Manager protection

When installing LL::NG, the Manager can only be accessed with the demo account dwho. This ‘How To’ describes how change this default behavior to protect Manager with other rules.

Web server based protection

Tip

Web server based protection allows one to be independent from WebSSO, so Manager will be always reachable even if WebSSO configuration is corrupted.

The configuration can be changed in etc/manager-apache2.conf or etc/manager-nginx.conf. For example to restrict the IP allowed to access the Manager:

<Directory /usr/local/lemonldap-ng/htdocs/manager/>
    Order deny,allow
    Deny from all
    Allow from 127.0.0.0/8 192.168.100.0/32
    Options +ExecCGI
</Directory>

But you will rather prefer to use an Apache authentication module, like for example LDAP authentication module:

<Directory /usr/local/lemonldap-ng/htdocs/manager/>
    AuthzLDAPAuthoritative On
    AuthName "LL::NG Manager"
    AuthType Basic
    AuthBasicProvider ldap
    AuthLDAPBindDN "ou=websso,ou=applications,dc=example,dc=com"
    AuthLDAPBindPassword "secret"
    AuthLDAPURL ldap://localhost:389/ou=users,dc=example,dc=com???(objectClass=inetOrgPerson) TLS
    Require ldap-user coudot xguimard tchemineau
    Options +ExecCGI
</Directory>
location /usr/local/lemonldap-ng/htdocs/manager/ {
    allow 127.0.0.0/8;
    allow 192.168.100.0/32;
    deny all;
}

Attention

You have to disable default Manager protection in lemonldap-ng.ini file to rely only on web server by commenting relative line:

[manager]
;protection = manager

LL::NG based protection

Danger

Before enabling Manager protection by LL::NG, you must have configured how users authenticate on Portal, and test that you can log in. Else, you will lock access to Manager and will not be able to access it anymore. In that case, you have to set protection to none in lemonldap-ng.ini file.

By default, you will have a manager virtual host define in configuration. If not Go to Manager, and declare Manager as a new virtual host, for example manager.example.com. Then you can then set an access rule. No headers are required.

Default rule is:

$uid eq "dwho"

You have to change it to match your admin user (or use other conditions like group membership, or any other rule based on session variables).

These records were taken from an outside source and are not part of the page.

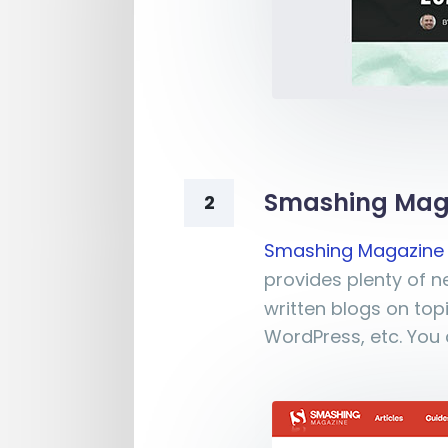
Smashing Mag
2
Smashing Magazine
provides plenty of 
written blogs on top
WordPress, etc. You 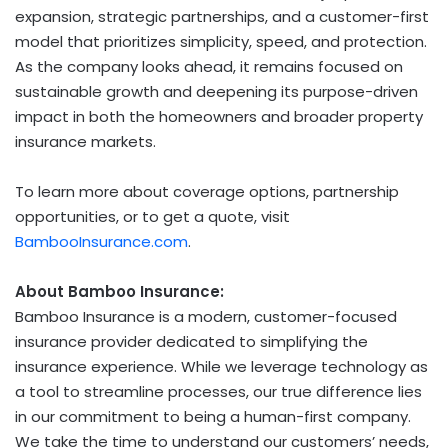
expansion, strategic partnerships, and a customer-first
model that prioritizes simplicity, speed, and protection.
As the company looks ahead, it remains focused on
sustainable growth and deepening its purpose-driven
impact in both the homeowners and broader property
insurance markets.
To learn more about coverage options, partnership
opportunities, or to get a quote, visit
BambooInsurance.com
.
About Bamboo Insurance:
Bamboo Insurance is a modern, customer-focused
insurance provider dedicated to simplifying the
insurance experience. While we leverage technology as
a tool to streamline processes, our true difference lies
in our commitment to being a human-first company.
We take the time to understand our customers’ needs,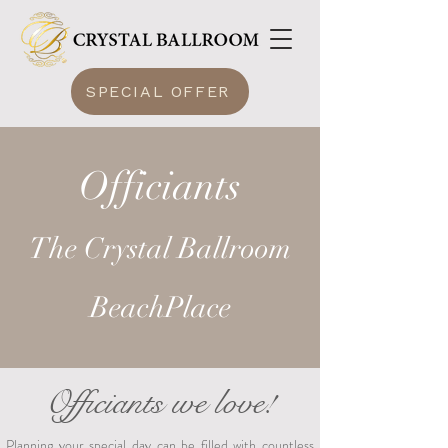
SPECIAL OFFER
Officiants
The Crystal Ballroom
BeachPlace
Officiants we love!
Planning your special day can be filled with countless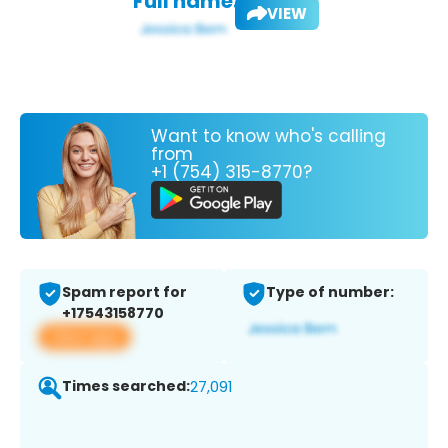
Full name:
VIEW
Want to know who's calling
from
+1 (754) 315-8770?
Spam report for
Type of number:
+17543158770
View app
Times searched:
27,091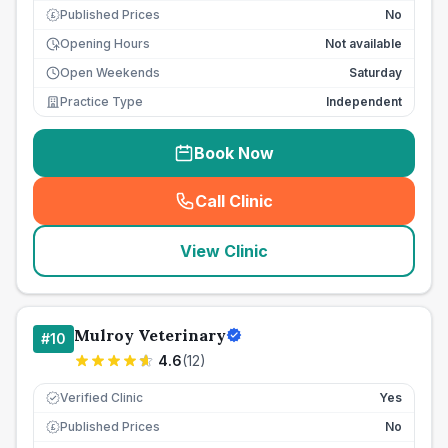
Published Prices
No
£
Opening Hours
Not available
Open Weekends
Saturday
Practice Type
Independent
Book Now
Call Clinic
(
seo_lab_card_freephone
)
View Clinic
Mulroy Veterinary
#
10
4.6
(
12
)
Verified Clinic
Yes
Published Prices
No
£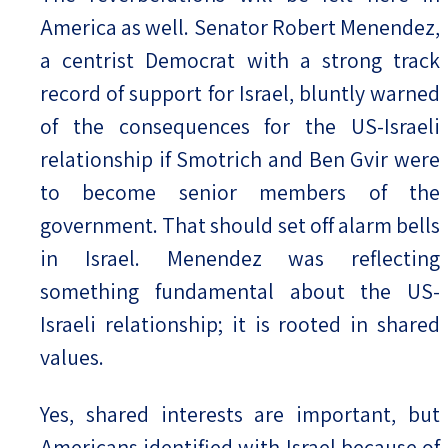
America as well. Senator Robert Menendez,
a centrist Democrat with a strong track
record of support for Israel, bluntly warned
of the consequences for the US-Israeli
relationship if Smotrich and Ben Gvir were
to become senior members of the
government. That should set off alarm bells
in Israel. Menendez was reflecting
something fundamental about the US-
Israeli relationship; it is rooted in shared
values.
Yes, shared interests are important, but
Americans identified with Israel because of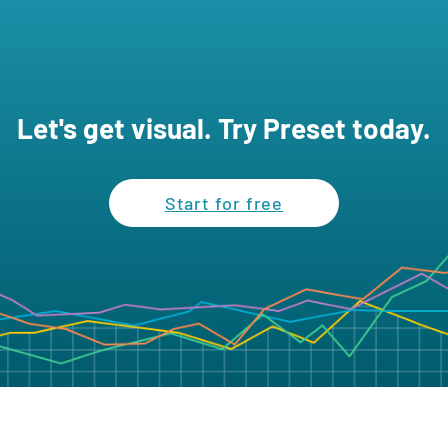
Let's get visual. Try Preset today.
Start for free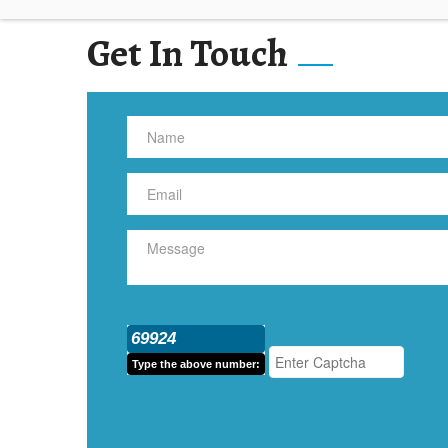
Get In Touch
69924
Type the above number: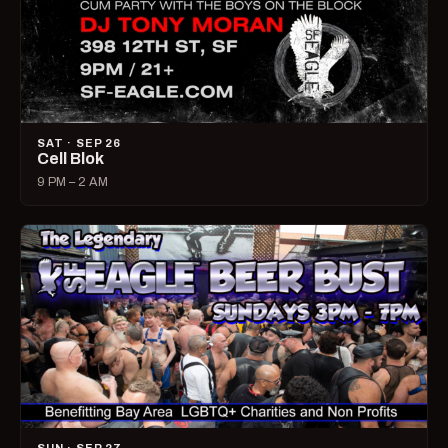
SAT · SEP 26
Cell Blok
9 PM – 2 AM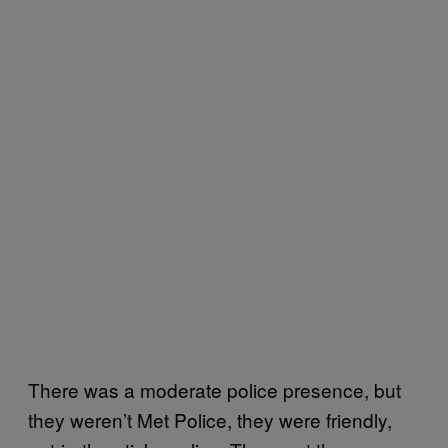
There was a moderate police presence, but
they weren’t Met Police, they were friendly,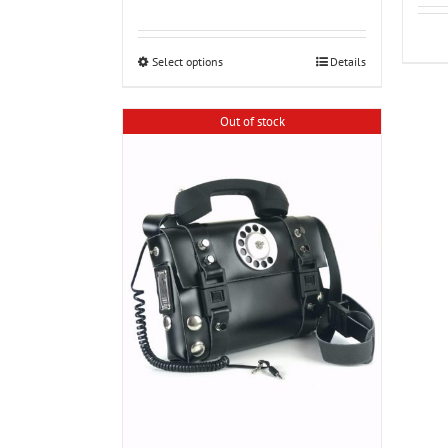
range:
€90.00
through
€100.00
Select options
Details
Out of stock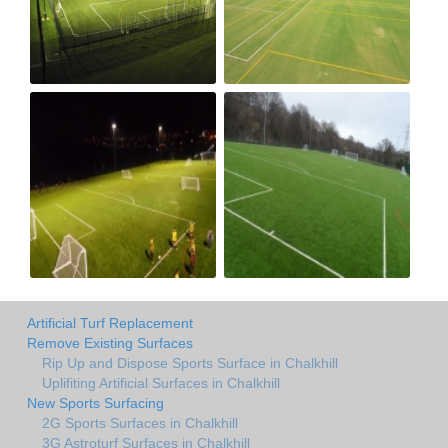
Artificial Turf Replacement
Remove Existing Surfaces
Rip Up and Dispose Sports Surface in Chalkhill
Uplifiting Artificial Surfaces in Chalkhill
New Sports Surfacing
2G Sports Surfaces in Chalkhill
3G Astroturf Surfaces in Chalkhill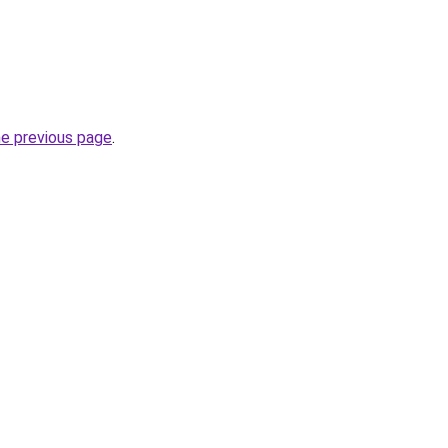
he previous page
.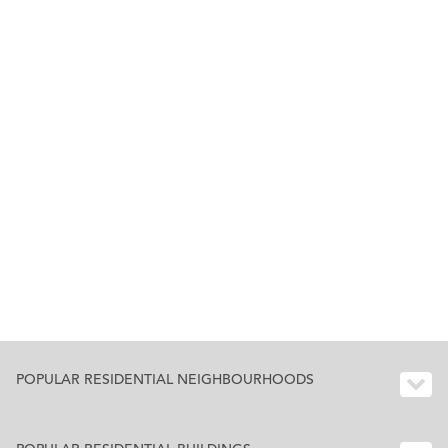
POPULAR RESIDENTIAL NEIGHBOURHOODS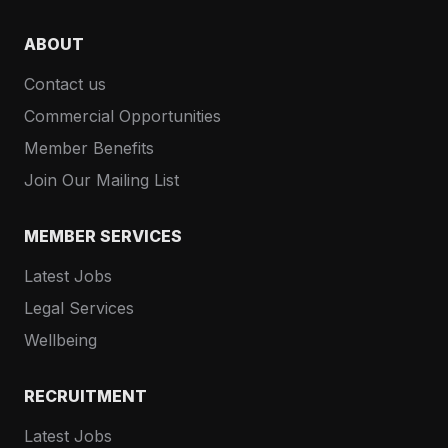
ABOUT
Contact us
Commercial Opportunities
Member Benefits
Join Our Mailing List
MEMBER SERVICES
Latest Jobs
Legal Services
Wellbeing
RECRUITMENT
Latest Jobs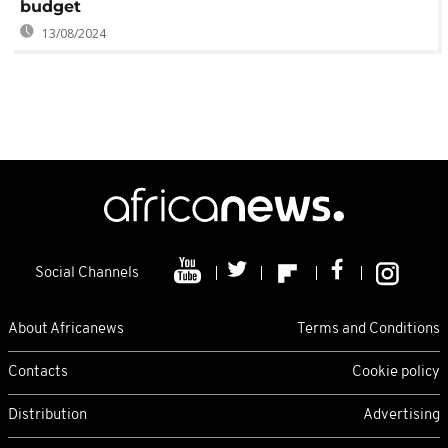
budget
13/08/2024
Social Channels
About Africanews
Terms and Conditions
Contacts
Cookie policy
Distribution
Advertising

Save the configuration and exit the Manager. Further accesses to the Manager will be protected by LL::NG.

Manager protection mode can be modified by editing lemonldap-ng.ini:

[manager]
protection = manager

You also have to adapt your web server access control:

<Directory /usr/local/lemonldap-ng/htdocs/manager/>
    Order deny,allow
    Allow from all
    Options +ExecCGI
</Directory>
location /usr/local/lemonldap-ng/htdocs/manager/ {
    allow all;
}

Restart your web server and try to log in to the Manager. You should be redirected to LL::NG Portal.

You can then add the Manager as an application in the menu.

Tip

If for an obscure reason, the WebSSO is not working and you want to access the Manager, remove the protection in lemonldap-ng.ini file. and set an access control to avoid other accesses.